In the near term, AWS needs to figure out how to deal with the continued fallout from the pandemic, as some of its largest customers have cut back their expenses. Airbnb, for example, recently renegotiated a cloud contract with AWS to give the company more time to reach a $1.2 billion minimum spend. Amazon CFO Brian Olsavsky called the cloud business a “mixed bag” during October 2020’s earnings call, citing the different usage patterns among its customers.
The org chart reflects AWS’s effort to prioritize its business development team, while streamlining its sales and marketing organization this year.
In July, AWS hired Kathrin Buvac, who was previously Nokia’s chief strategy officer and enterprise president, to run its business development team. Buvac’s responsibilities include finding new business opportunities and strategic partnerships across regulated industries, like energy, manufacturing, and healthcare, and in international markets, according to her LinkedIn profile.
Meanwhile, AWS has reshuffled its sales and marketing organization under Matt Garman, who was promoted to VP of sales and marketing earlier this year. Elaine Chang, VP of AWS China Sales, no longer reports to Jassy and is now under Garman. Greg Pearson, who formerly led AWS Americas sales, has been promoted to VP of worldwide commercial sales, following the departure of Mike Clayville in August. Rachel Thornton is now in charge of AWS’s global marketing after her predecessor Ariel Kelman joined Oracle in January.
Recent changes in Garman’s organization include the creation of a new “inside sales” team, according to job postings and a person familiar with the matter. Inside sales, according to one job posting is “a new team focused on delighting customers of all sizes, across a number of industries.” The primary responsibility for AWS inside sales reps include cross-selling more products and meeting sales quotas, a person familiar said, which is different from other companies that have a more limited scope for similar roles.
Still, by and large, AWS remains a heavy engineering organization, led by high-profile executives, including Peter DeSantis, Charlie Bell, and Werner Vogels.
DeSantis, who recently joined Amazon’s most senior leadership team, called the S-team, made big changes to his infrastructure organization beginning in September 2019. Tyson Lamoreaux, the VP formerly in charge of AWS networking, moved to Amazon’s satellite broadband initiative, Project Kuiper, late last year, which prompted the creation of a new group called Network Services. That team, led by Prasad Kalyanaraman, combined Amazon’s networking and edge services, such as content delivery service Amazon CloudFront, and Elemental, the video processing startup AWS acquired in 2015.

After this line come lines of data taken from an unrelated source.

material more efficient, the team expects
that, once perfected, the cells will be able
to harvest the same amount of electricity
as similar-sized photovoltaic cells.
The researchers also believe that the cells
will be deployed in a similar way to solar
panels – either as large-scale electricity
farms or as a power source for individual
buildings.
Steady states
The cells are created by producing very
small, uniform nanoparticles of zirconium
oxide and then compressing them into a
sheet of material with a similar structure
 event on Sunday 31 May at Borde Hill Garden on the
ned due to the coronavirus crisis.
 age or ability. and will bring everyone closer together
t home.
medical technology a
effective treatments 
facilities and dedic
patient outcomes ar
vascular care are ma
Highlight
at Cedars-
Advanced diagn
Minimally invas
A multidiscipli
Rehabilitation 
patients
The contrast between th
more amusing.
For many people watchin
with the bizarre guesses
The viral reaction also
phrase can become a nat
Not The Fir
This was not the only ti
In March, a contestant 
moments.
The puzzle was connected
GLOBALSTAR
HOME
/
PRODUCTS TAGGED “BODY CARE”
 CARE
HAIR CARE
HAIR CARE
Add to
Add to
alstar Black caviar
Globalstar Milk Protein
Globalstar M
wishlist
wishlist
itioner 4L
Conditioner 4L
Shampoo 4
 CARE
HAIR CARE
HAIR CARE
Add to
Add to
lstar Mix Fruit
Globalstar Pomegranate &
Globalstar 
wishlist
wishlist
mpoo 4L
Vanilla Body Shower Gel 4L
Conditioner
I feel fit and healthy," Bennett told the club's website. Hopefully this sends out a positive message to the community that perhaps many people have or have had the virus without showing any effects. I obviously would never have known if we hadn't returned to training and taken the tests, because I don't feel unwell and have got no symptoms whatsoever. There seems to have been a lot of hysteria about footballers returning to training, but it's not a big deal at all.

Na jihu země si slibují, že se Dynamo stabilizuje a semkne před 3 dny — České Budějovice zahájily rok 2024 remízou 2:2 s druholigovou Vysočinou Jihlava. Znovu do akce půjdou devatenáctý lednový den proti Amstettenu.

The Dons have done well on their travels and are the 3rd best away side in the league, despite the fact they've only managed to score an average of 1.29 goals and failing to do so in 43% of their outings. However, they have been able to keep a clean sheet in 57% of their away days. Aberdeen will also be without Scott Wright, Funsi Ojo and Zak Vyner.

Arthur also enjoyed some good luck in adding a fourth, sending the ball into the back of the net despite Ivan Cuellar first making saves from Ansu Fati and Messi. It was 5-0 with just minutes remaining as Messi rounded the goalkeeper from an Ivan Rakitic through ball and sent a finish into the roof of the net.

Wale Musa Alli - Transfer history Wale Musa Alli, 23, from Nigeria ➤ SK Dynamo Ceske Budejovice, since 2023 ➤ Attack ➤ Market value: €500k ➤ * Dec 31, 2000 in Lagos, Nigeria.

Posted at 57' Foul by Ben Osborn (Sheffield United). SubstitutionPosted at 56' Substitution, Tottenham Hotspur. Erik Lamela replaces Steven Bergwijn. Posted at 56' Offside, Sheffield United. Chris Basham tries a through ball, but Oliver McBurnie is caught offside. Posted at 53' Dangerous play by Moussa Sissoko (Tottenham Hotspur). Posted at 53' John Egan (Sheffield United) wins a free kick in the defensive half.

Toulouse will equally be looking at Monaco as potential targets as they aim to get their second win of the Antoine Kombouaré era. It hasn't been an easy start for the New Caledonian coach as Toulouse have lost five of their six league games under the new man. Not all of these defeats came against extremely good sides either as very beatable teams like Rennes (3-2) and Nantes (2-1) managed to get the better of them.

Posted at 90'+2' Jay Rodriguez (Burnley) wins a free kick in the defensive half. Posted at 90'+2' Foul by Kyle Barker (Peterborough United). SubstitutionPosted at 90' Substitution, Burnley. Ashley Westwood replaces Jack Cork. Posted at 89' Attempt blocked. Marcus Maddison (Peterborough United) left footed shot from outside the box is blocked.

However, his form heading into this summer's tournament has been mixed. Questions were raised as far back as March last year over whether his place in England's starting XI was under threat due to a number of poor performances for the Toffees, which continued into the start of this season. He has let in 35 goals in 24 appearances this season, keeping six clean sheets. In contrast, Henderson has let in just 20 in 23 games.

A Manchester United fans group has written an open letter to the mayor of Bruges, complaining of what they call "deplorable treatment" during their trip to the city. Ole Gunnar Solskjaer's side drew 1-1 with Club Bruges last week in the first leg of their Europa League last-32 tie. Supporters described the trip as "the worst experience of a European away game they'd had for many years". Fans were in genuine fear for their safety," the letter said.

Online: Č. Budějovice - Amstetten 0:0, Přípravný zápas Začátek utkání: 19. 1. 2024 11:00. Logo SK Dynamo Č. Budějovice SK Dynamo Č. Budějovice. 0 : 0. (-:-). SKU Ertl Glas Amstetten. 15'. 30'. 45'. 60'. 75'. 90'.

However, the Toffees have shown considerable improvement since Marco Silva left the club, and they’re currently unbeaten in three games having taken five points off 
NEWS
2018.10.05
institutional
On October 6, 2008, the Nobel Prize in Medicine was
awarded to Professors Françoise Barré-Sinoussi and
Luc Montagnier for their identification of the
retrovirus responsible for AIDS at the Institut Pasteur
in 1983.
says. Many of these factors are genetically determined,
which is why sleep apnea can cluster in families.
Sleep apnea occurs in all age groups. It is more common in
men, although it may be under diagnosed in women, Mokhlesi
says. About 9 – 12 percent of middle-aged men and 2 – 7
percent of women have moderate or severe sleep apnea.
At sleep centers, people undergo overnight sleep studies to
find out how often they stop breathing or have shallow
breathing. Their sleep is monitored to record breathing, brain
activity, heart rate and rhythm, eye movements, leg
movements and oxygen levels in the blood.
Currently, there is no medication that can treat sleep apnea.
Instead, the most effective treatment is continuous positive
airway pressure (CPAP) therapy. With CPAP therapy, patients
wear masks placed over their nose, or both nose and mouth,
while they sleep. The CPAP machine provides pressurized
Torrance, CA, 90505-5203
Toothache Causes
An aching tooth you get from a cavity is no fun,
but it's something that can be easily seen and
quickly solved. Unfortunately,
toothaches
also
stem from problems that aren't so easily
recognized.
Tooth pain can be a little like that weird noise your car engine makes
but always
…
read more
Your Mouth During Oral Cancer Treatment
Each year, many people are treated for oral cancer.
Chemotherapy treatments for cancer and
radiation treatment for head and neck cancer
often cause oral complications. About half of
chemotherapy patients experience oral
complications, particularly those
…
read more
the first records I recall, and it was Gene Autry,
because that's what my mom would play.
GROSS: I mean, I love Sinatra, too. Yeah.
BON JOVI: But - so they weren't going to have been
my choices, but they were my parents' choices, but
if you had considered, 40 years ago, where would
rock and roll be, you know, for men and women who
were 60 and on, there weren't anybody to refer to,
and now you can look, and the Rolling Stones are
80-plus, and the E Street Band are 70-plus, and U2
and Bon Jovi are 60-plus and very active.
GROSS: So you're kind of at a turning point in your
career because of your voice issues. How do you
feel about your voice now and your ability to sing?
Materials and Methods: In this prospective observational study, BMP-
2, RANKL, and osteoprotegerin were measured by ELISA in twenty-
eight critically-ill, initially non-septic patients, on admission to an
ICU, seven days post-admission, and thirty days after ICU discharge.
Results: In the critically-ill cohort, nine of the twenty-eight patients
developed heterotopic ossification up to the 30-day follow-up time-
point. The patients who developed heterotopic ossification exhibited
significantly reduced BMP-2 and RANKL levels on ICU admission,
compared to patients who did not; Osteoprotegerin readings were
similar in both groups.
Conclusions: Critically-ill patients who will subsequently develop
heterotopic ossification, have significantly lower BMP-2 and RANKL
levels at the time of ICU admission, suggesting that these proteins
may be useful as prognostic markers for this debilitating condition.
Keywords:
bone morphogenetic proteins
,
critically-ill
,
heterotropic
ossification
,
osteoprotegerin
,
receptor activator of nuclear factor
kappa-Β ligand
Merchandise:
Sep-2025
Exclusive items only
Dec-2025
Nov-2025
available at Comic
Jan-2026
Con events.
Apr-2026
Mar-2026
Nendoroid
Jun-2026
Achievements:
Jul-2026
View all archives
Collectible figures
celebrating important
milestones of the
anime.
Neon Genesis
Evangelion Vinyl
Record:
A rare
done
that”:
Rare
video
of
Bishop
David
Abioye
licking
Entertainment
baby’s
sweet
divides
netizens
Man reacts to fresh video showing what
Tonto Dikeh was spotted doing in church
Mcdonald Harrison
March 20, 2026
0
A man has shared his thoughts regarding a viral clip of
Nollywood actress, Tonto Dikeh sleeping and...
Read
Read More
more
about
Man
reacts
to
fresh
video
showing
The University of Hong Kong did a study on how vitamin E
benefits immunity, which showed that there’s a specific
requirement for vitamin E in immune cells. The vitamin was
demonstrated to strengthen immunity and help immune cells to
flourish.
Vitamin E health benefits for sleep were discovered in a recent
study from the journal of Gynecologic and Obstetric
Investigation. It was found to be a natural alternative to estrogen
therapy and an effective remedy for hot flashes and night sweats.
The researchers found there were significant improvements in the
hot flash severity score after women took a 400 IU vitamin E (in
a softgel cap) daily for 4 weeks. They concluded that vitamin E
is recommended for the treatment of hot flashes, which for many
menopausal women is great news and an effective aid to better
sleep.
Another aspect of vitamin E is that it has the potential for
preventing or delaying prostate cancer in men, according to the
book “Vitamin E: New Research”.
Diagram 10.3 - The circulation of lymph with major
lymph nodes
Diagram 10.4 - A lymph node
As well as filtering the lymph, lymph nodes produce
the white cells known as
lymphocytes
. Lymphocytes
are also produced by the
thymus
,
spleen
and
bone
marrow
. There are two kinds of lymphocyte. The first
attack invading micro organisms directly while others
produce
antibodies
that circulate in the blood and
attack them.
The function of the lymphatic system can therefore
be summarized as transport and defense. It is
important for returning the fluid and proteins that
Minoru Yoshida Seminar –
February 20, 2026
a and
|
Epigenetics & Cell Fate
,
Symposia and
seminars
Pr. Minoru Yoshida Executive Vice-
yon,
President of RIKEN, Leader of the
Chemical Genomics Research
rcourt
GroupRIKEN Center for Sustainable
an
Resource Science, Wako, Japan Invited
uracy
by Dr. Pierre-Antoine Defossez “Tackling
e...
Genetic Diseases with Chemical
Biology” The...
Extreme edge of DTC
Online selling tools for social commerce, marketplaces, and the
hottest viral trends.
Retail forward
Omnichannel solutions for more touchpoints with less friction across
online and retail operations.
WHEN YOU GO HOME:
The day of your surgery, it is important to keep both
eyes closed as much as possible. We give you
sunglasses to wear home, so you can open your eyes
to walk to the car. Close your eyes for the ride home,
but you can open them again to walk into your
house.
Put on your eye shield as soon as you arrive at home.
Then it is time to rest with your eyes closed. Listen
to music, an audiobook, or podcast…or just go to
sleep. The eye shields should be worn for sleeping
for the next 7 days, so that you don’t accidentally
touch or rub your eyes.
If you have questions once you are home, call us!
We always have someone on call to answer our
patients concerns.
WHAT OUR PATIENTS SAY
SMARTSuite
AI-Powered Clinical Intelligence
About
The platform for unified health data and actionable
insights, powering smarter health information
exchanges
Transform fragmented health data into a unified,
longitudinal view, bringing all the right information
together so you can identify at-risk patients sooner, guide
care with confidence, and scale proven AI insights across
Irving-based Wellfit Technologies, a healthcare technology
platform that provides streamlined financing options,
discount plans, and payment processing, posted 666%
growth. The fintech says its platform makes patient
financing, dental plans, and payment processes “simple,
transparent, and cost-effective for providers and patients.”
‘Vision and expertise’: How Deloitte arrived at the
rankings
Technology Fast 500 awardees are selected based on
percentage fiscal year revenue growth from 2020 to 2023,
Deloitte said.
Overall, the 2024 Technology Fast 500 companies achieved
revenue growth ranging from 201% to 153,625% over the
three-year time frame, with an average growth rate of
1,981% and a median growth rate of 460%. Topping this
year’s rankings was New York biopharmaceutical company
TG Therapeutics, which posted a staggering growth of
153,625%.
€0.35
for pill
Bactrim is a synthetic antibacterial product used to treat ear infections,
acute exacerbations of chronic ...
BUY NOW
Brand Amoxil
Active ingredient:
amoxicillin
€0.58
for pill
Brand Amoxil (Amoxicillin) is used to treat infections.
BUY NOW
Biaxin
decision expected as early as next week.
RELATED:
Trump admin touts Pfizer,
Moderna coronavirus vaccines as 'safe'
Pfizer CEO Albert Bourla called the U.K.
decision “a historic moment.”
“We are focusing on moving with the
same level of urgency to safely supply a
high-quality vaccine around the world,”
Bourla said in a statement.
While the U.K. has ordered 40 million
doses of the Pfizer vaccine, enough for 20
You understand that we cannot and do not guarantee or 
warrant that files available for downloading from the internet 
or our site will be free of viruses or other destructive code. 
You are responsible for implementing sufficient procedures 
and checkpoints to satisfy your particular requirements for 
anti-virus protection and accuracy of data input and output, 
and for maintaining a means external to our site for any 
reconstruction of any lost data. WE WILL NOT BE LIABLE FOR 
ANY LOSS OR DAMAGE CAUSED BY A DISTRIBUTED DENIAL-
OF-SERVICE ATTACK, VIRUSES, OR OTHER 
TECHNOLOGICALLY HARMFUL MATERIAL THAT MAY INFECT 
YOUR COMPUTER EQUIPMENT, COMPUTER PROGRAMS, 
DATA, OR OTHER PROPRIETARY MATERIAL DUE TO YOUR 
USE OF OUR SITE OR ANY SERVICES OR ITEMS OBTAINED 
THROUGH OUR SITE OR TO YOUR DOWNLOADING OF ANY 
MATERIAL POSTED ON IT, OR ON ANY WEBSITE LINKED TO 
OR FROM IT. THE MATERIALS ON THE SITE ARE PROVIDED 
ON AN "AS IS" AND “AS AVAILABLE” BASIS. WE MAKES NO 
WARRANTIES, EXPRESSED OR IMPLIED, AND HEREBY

Bell, one of the longest serving executives at AWS, continues to oversee some of the key business groups, including the EC2 and S3 units. Amazon’s CTO Vogels, meanwhile, keeps a relatively small team with just two direct reports under him.
The org chart also shows how AWS is diversifying its business, as it looks to go beyond its core infrastructure offerings. Larry Augustin, the former CEO of SugarCRM who joined AWS last year, runs a growing team focused on business applications. Michael Frazzini, VP of Game Services and Studios, is in charge of AWS’s various game services, including the recently rebranded Prime Gaming unit. Twitch CEO Emmett Shear continues to run his own separate team.
Amazon’s secretive moonshot lab, called Grand Challenge, also falls under Jassy’s purview organizationally. The team, led by Google Glass creator Babak Parviz, consists of people with experience in the health and hardware fields. Most recently, it added Katie Brenner, cofounder of fertility tracking device startup bluDiagnotics, which Amazon acquired earlier this year.